-- Dataset extract follows --
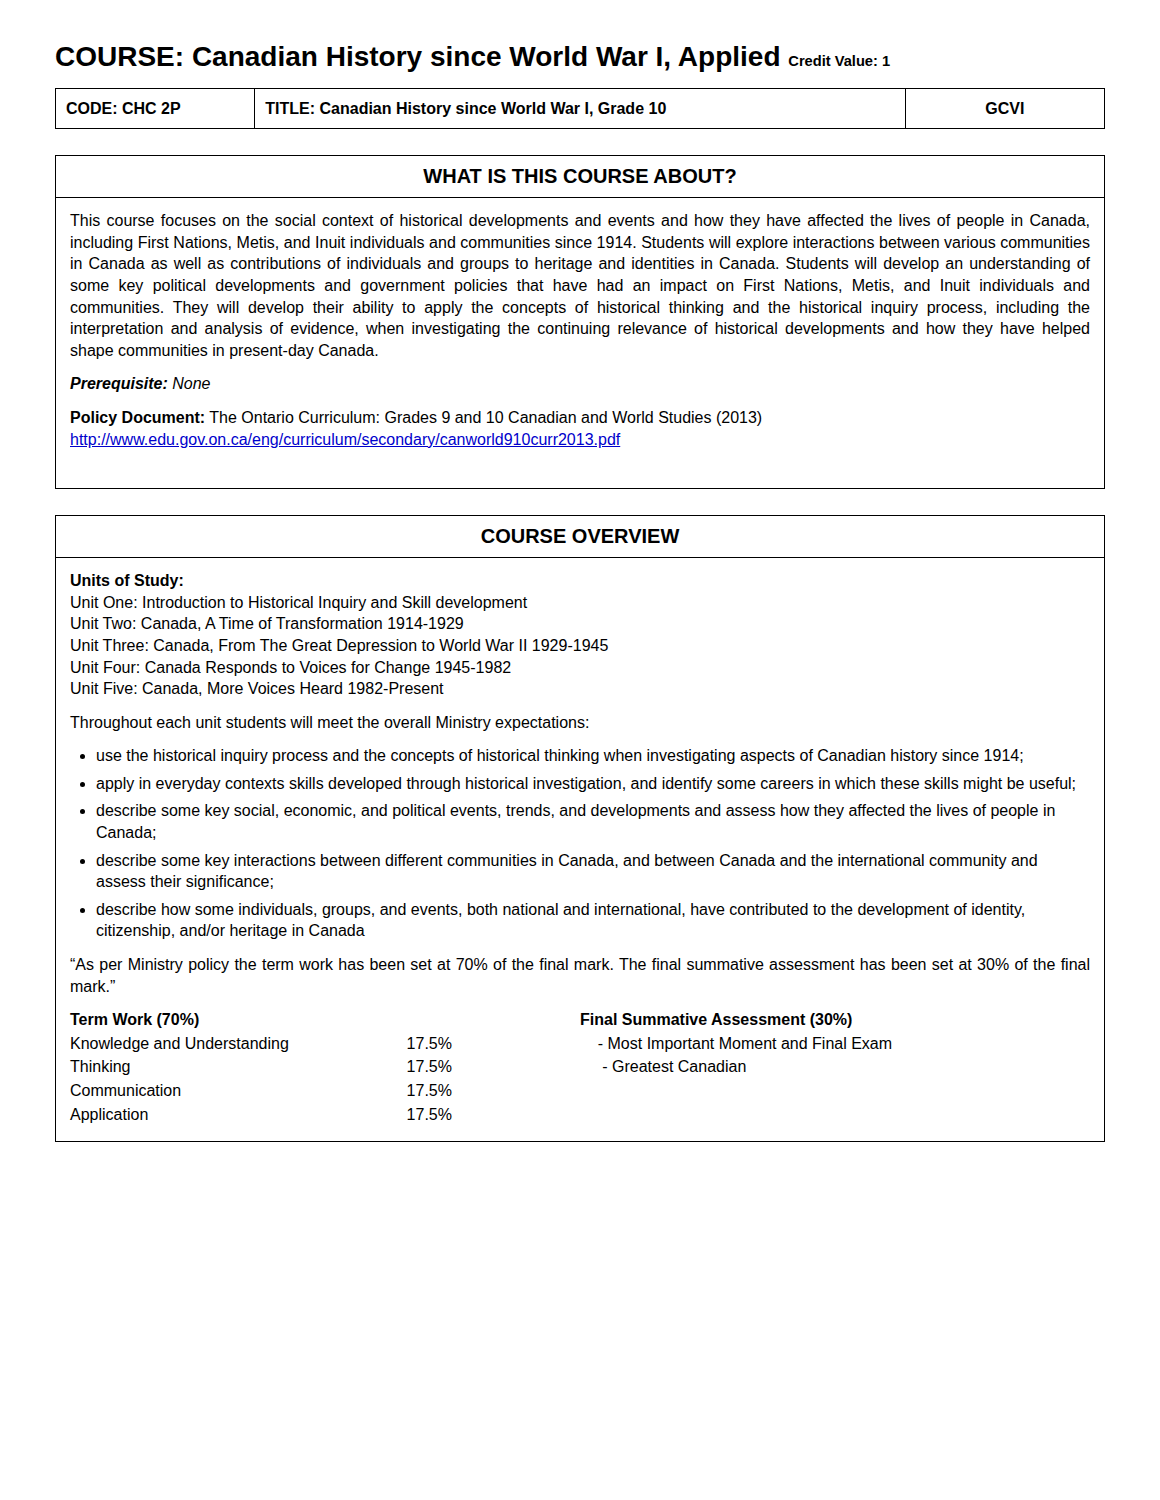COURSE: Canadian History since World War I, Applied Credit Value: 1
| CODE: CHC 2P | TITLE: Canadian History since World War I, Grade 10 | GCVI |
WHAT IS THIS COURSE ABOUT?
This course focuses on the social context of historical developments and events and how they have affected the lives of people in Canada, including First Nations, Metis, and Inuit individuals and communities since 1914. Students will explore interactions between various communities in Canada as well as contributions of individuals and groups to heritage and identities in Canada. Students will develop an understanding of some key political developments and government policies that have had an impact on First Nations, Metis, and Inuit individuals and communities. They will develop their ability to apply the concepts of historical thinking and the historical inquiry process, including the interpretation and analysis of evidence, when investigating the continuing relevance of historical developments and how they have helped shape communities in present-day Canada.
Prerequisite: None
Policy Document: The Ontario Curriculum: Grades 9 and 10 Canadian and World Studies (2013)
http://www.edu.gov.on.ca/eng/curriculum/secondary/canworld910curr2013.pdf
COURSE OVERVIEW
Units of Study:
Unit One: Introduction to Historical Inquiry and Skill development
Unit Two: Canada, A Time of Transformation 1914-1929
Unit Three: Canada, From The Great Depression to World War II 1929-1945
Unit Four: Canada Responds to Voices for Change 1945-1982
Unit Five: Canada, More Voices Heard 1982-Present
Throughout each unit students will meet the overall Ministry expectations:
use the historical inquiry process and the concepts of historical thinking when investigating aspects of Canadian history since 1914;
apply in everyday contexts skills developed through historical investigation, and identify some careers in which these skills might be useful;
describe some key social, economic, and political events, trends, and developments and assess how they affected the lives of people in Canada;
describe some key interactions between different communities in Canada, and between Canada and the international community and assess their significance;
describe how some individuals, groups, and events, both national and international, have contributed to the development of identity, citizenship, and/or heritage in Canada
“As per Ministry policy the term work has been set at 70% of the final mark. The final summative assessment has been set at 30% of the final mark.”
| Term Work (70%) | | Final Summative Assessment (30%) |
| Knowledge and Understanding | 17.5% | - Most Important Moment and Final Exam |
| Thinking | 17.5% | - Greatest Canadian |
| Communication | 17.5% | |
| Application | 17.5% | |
-- Dataset extract concluded --
-- Dataset extract follows --
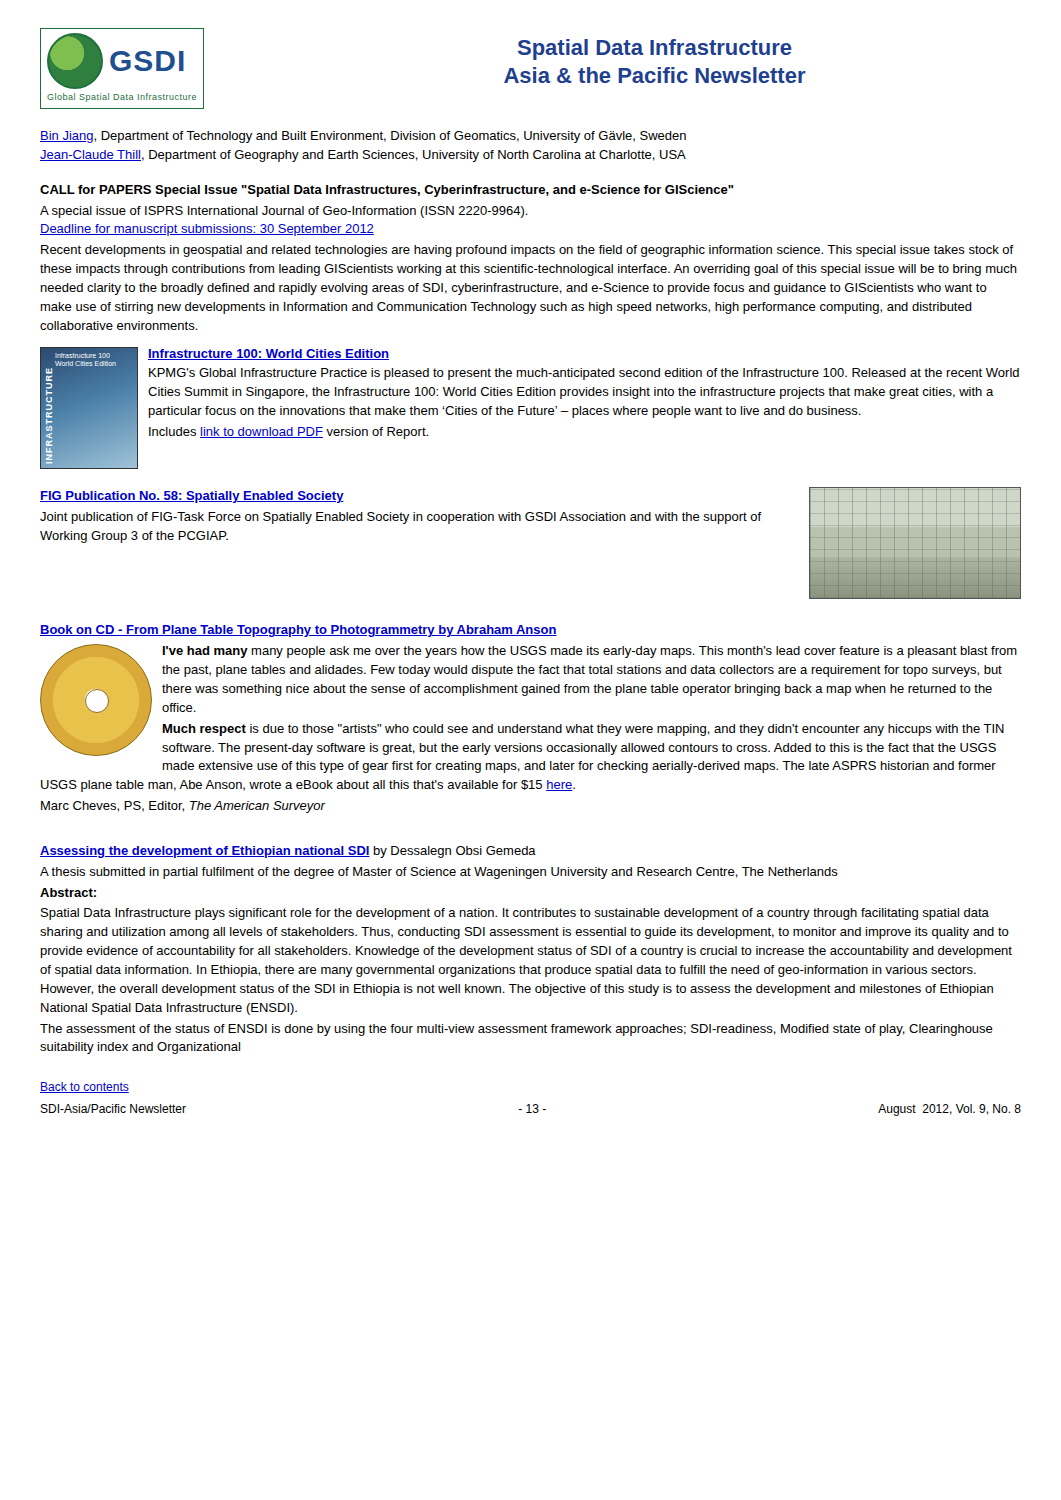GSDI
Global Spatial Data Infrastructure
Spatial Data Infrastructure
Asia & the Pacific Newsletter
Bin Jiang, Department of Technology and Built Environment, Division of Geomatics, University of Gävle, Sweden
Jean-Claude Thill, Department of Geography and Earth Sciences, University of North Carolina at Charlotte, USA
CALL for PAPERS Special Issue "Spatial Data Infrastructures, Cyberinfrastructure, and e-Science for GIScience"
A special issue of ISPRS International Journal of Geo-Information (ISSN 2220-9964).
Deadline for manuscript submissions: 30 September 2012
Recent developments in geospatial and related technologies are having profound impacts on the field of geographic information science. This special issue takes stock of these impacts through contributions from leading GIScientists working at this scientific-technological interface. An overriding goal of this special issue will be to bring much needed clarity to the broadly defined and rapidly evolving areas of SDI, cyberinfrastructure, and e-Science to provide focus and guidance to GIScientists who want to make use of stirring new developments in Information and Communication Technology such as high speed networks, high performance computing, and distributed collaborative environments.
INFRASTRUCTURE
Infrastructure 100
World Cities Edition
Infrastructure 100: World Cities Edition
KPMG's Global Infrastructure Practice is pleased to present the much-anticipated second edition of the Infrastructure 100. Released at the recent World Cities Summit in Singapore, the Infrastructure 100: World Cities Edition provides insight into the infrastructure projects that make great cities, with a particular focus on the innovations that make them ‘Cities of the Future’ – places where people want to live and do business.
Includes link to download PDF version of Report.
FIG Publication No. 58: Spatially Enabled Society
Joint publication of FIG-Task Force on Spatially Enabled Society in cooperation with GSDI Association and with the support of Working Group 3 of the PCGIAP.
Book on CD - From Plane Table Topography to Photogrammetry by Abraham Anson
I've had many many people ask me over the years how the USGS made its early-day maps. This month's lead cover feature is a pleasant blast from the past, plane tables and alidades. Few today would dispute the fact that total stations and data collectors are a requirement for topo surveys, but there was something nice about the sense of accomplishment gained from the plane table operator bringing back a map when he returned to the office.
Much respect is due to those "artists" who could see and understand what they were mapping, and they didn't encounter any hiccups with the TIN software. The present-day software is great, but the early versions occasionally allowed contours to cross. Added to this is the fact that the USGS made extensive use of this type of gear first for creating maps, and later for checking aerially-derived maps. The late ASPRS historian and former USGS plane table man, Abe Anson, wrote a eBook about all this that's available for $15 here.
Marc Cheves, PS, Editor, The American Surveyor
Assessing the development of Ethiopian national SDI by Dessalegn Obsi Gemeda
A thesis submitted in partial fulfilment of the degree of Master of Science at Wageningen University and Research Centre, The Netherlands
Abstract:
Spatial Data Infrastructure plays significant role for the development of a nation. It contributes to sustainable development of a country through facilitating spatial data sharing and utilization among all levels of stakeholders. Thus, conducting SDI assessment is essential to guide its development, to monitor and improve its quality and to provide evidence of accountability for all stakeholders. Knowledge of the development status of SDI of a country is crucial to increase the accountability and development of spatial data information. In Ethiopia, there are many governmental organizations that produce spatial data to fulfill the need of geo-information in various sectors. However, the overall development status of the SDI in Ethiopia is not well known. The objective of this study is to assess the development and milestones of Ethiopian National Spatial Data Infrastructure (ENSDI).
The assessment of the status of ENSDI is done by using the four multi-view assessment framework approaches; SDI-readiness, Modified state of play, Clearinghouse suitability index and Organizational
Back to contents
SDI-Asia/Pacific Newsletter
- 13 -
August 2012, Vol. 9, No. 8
-- Dataset extract concluded --
-- Dataset extract follows --
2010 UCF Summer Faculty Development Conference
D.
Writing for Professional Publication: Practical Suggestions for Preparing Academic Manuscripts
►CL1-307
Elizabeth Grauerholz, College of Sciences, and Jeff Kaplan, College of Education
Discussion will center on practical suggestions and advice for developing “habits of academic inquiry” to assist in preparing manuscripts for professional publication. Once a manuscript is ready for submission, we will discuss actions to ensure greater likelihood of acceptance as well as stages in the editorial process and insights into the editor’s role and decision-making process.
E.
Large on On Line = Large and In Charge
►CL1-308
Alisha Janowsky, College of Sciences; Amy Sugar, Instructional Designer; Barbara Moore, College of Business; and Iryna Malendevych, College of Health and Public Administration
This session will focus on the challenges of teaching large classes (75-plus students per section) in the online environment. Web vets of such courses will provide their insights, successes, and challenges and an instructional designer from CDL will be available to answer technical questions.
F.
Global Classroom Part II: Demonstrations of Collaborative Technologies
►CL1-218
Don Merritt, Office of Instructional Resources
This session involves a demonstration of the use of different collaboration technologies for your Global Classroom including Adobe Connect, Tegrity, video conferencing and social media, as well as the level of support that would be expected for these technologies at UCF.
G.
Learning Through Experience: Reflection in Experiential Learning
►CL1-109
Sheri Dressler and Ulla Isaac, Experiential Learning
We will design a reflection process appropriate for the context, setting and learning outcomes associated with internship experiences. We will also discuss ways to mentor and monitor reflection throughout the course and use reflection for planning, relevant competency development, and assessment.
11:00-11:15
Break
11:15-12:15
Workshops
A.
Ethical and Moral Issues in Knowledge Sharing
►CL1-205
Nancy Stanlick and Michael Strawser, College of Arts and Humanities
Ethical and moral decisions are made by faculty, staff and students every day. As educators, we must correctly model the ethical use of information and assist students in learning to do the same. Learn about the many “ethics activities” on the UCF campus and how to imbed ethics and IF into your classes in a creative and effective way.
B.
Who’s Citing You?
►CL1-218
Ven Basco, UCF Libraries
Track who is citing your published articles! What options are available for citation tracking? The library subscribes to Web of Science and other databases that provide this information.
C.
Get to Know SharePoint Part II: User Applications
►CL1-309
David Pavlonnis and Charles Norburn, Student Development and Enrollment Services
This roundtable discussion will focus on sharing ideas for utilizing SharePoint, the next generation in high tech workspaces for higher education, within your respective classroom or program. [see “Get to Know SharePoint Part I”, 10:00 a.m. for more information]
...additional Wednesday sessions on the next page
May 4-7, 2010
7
-- Dataset extract concluded --
Find "11:00-11:15" in the entries above and copy that whole line exactly, then each line after it through the line that contains "Nancy Stanlick and".

Exercise response.
11:00-11:15
Break
11:15-12:15
Workshops
A.
Ethical and Moral Issues in Knowledge Sharing
►CL1-205
Nancy Stanlick and Michael Strawser, College of Arts and Humanities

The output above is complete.